Воронцов поздоровался. Высокий, стройный и достаточно бодрый в свои шестьдесят четыре года, он стоял в черном сюртуке с полупогончиками, белым крестом, свисавшим на цепочке с шеи. Свежевыбритое лицо казалось спокойным.
Пирогов продолжал стоять у входа, глядя на главнокомандующего.
Воронцов сделал шаг к столу и указал на скамью:
— Садитесь, пожалуйста.
Пирогов сел. После некоторого молчания, глядя куда-то в сторону, главнокомандующий спросил:
— Как же это вы, батенька, без ведома и позволения на то посмели?
Пирогов молчал.
Незаурядный ум и английское воспитание продиктовали князю тон разговора. Он говорил мягким, вкрадчивым голосом, хотя и не лишенным повелительных ноток.
— Не следовало бы забывать, Николай Иванович, что мы в ответе за вас перед государем императором и отечественной наукой.
— Напрасно изволили беспокоиться, Михаил Семенович. Горцы такие же люди, как и мы, и не хуже нашего отличают добро от зла.
— Надо помнить, что вы есть представитель противной стороны и вероисповедания, — возразил Воронцов.
— Помилуйте, какой я противник? Уверяю вас, если бы они не понимали то, что нам, медикам, нет дела до политики и интересов воюющих сторон, они не приехали бы звать меня на помощь.
— Хоть вы и есть представитель одной из гуманнейших профессий, но являетесь русским гражданином, а потому не можете стоять в стороне от политики своего государства, если вы патриот.
— Ваше превосходительство, у вас нет оснований касаться моей гражданственности. Во-вторых, я как человек штатский, не будучи подчинен вам в полном смысле этого слова, волен, как всякий медик, одинаково исполнять свой долг независимо от того, к какой стороне принадлежит раненый или больной. Отказ в помощи нуждающемуся в моем понимании равноценен убийству. Поймите меня, не мог я поступить иначе… А что касается отношения к горцам вообще, убежден, что добрыми деяниями можно достигнуть больших успехов, нежели силой оружия.
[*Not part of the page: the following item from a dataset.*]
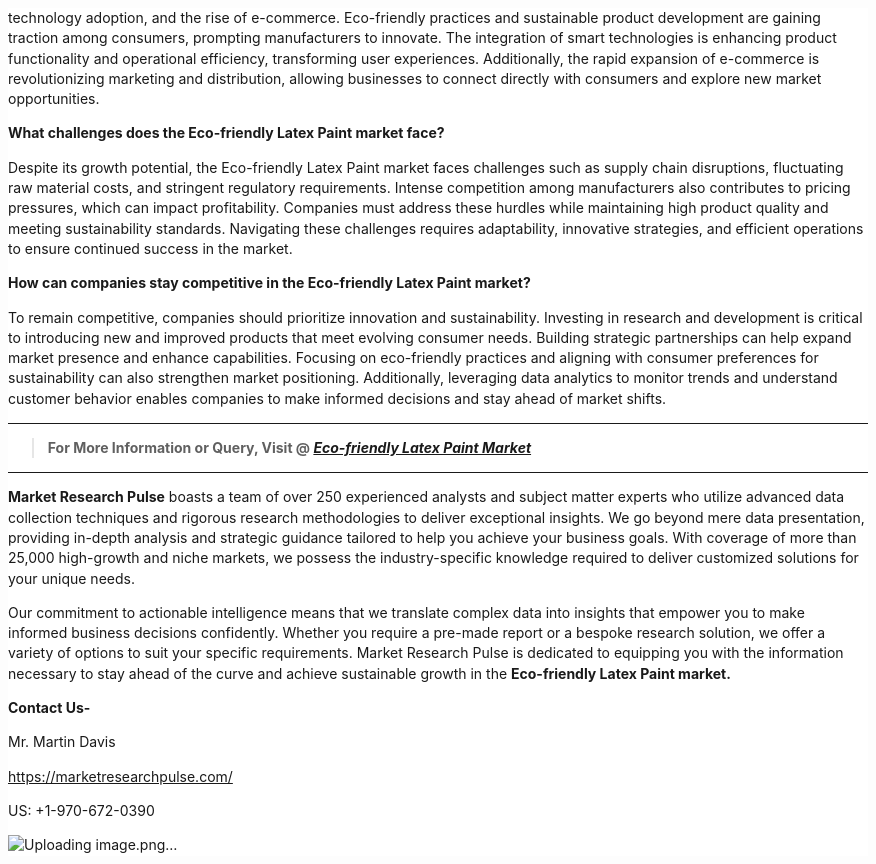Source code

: technology adoption, and the rise of e-commerce. Eco-friendly practices and sustainable product development are gaining traction among consumers, prompting manufacturers to innovate. The integration of smart technologies is enhancing product functionality and operational efficiency, transforming user experiences. Additionally, the rapid expansion of e-commerce is revolutionizing marketing and distribution, allowing businesses to connect directly with consumers and explore new market opportunities.</p><p><strong>What challenges does the Eco-friendly Latex Paint market face?</strong></p><p>Despite its growth potential, the Eco-friendly Latex Paint market faces challenges such as supply chain disruptions, fluctuating raw material costs, and stringent regulatory requirements. Intense competition among manufacturers also contributes to pricing pressures, which can impact profitability. Companies must address these hurdles while maintaining high product quality and meeting sustainability standards. Navigating these challenges requires adaptability, innovative strategies, and efficient operations to ensure continued success in the market.</p><p><strong>How can companies stay competitive in the Eco-friendly Latex Paint market?</strong></p><p>To remain competitive, companies should prioritize innovation and sustainability. Investing in research and development is critical to introducing new and improved products that meet evolving consumer needs. Building strategic partnerships can help expand market presence and enhance capabilities. Focusing on eco-friendly practices and aligning with consumer preferences for sustainability can also strengthen market positioning. Additionally, leveraging data analytics to monitor trends and understand customer behavior enables companies to make informed decisions and stay ahead of market shifts.</p><hr /><blockquote><p><strong>For More Information or Query, Visit @&nbsp;<em><a href="https://marketresearchpulse.com/report/127391/eco-friendly-latex-paint-market?utm_source=Linkedin&utm_medium=027">Eco-friendly Latex Paint Market</a></em></strong></p></blockquote><hr /><p><strong>Market Research Pulse</strong> boasts a team of over 250 experienced analysts and subject matter experts who utilize advanced data collection techniques and rigorous research methodologies to deliver exceptional insights. We go beyond mere data presentation, providing in-depth analysis and strategic guidance tailored to help you achieve your business goals. With coverage of more than 25,000 high-growth and niche markets, we possess the industry-specific knowledge required to deliver customized solutions for your unique needs.</p><p>Our commitment to actionable intelligence means that we translate complex data into insights that empower you to make informed business decisions confidently. Whether you require a pre-made report or a bespoke research solution, we offer a variety of options to suit your specific requirements. Market Research Pulse is dedicated to equipping you with the information necessary to stay ahead of the curve and achieve sustainable growth in the <strong>Eco-friendly Latex Paint market.</strong></p><p><strong>Contact Us-</strong></p><p>Mr. Martin Davis</p><p>https://marketresearchpulse.com/</p><p>US: +1-970-672-0390</p>
![Uploading image.png…]()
Воронцов задумчиво смотрел перед собой. Пирогов продолжал:
— Мне кажется, детям природы чуждо коварство. Говоря одно, они не думают о другом и не отвечают злом на истинное добро. Я очень благодарен вам за заботу. Прошу прощения за причиненное беспокойство, надеюсь скоро избавить вас от забот обо мне, — сказал Пирогов.
В это время послышалась громкая дробь барабана.
— Значит, отходим сегодня? — спросил хирург.
Воронцов утвердительно кивнул.
— Вот и хорошо, доеду с вами до Темир-Хан-Шуры, а там распростимся, миссия моя окончена, — сказал Пирогов, поднимаясь со скамьи.
Аул Салты, превращенный в руины, меньше интересовал Воронцова, чем Гергебиль. Последний в стратегическом отношении имел большое значение. Через него шла дорога в Гуниб и к другим аулам Аварии. Воронцов не мог примириться с тем, что этот аул остался в руках Шамиля.
До выступления из-под Салтов главнокомандующий отправил в Темир-Хан-Шуру связного к командиру кабардинского полка князю Барятинскому с приказом о немедленном выступлении на Гергебиль. И сам фельдмаршал направился туда же, присоединив к своим силам самурский отряд генерала Аргутинского. Часть обоза с санитарным транспортом, в основном гужевым, отправили в Темир-Хан-Шуру мимо Турчи-Дага через Кази-Кумух.